**AUFGABE**
Geben Sie aus dem Text zum Investitionsabzugsbetrag die Passage zwischen „Darüber hinaus sollen“ und „Euro festgesetzt werden.“, beide einschließlich, wortgetreu wieder.

**TEXTAUSSCHNITT**

____________________

Der Referentenentwurf sehe vor, die Voraussetzungen für die Inanspruchnahme des Investitionsabzugsbetrags deutlich flexibler zu gestalten. Waren bislang nur Wirtschaftsgüter begünstigt, die im Jahr der Investition sowie im Folgejahr zu mindestens 90 Prozent im Betrieb genutzt werden, solle die Begünstigung künftig bereits ab einer betrieblichen Nutzung von mehr als 50 Prozent greifen. Zugleich würden die Investitionsabzugsbeträge angehoben, sodass künftig bis zu 50 Prozent der Investitionskosten gewinnmindernd abgezogen werden können. Der DStV begrüßt diese Maßnahmen ausdrücklich.
Darüber hinaus sollen die geltenden unterschiedlichen Betriebsgrößengrenzen abgeschafft werden. Künftig solle eine für alle Branchen und von der Einkunftsart unabhängige einheitliche Gewinngrenze in Höhe von 125.000 Euro gelten. Der DStV fordert hingegen seit langem eine Erhöhung der geltenden Schwellenwerte auf mindestens 335.000 Euro Betriebsvermögen für bilanzierende Unternehmen, 175.000 Euro Wirtschaftswert oder Ersatzwirtschaftswert bei land- und forst-wirtschaftlichen Betrieben sowie 200.000 Euro Gewinn für Unternehmen mit Einnahmenüberschussrechnung. Sofern die im Referentenentwurf angedachte Einführung einer einheitlichen Gewinngrenze verwirklicht wird, sollte diese daher zumindest auf 200.000 Euro festgesetzt werden.

____________________

**BEREITGESTELLTE DATEN**
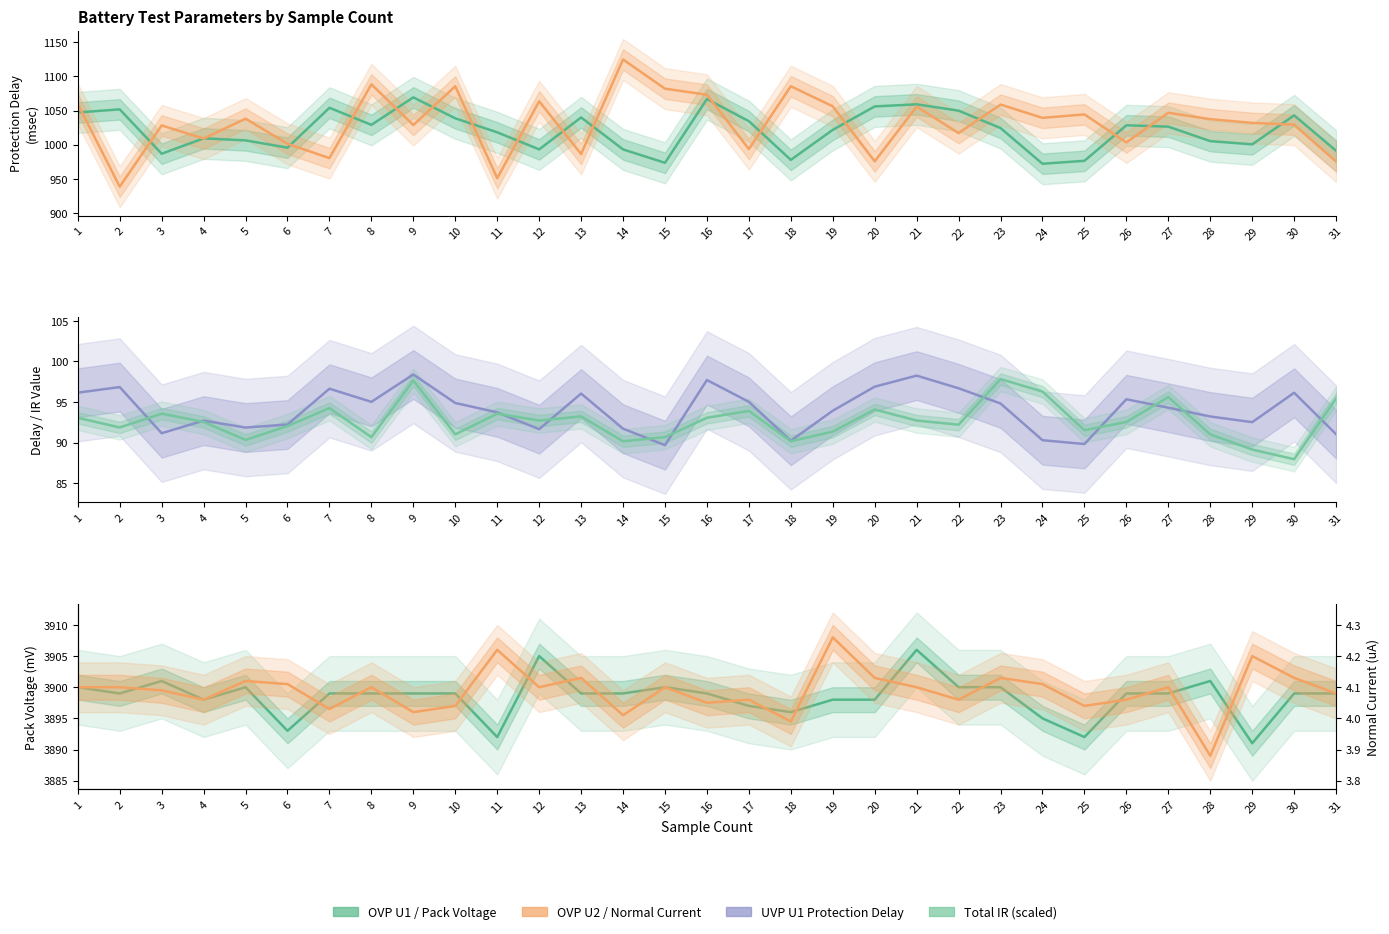

Which has a higher value, 14 or 2?

2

____________________

**ANTWORTBEREICH**
Darüber hinaus sollen die geltenden unterschiedlichen Betriebsgrößengrenzen abgeschafft werden. Künftig solle eine für alle Branchen und von der Einkunftsart unabhängige einheitliche Gewinngrenze in Höhe von 125.000 Euro gelten. Der DStV fordert hingegen seit langem eine Erhöhung der geltenden Schwellenwerte auf mindestens 335.000 Euro Betriebsvermögen für bilanzierende Unternehmen, 175.000 Euro Wirtschaftswert oder Ersatzwirtschaftswert bei land- und forst-wirtschaftlichen Betrieben sowie 200.000 Euro Gewinn für Unternehmen mit Einnahmenüberschussrechnung. Sofern die im Referentenentwurf angedachte Einführung einer einheitlichen Gewinngrenze verwirklicht wird, sollte diese daher zumindest auf 200.000 Euro festgesetzt werden.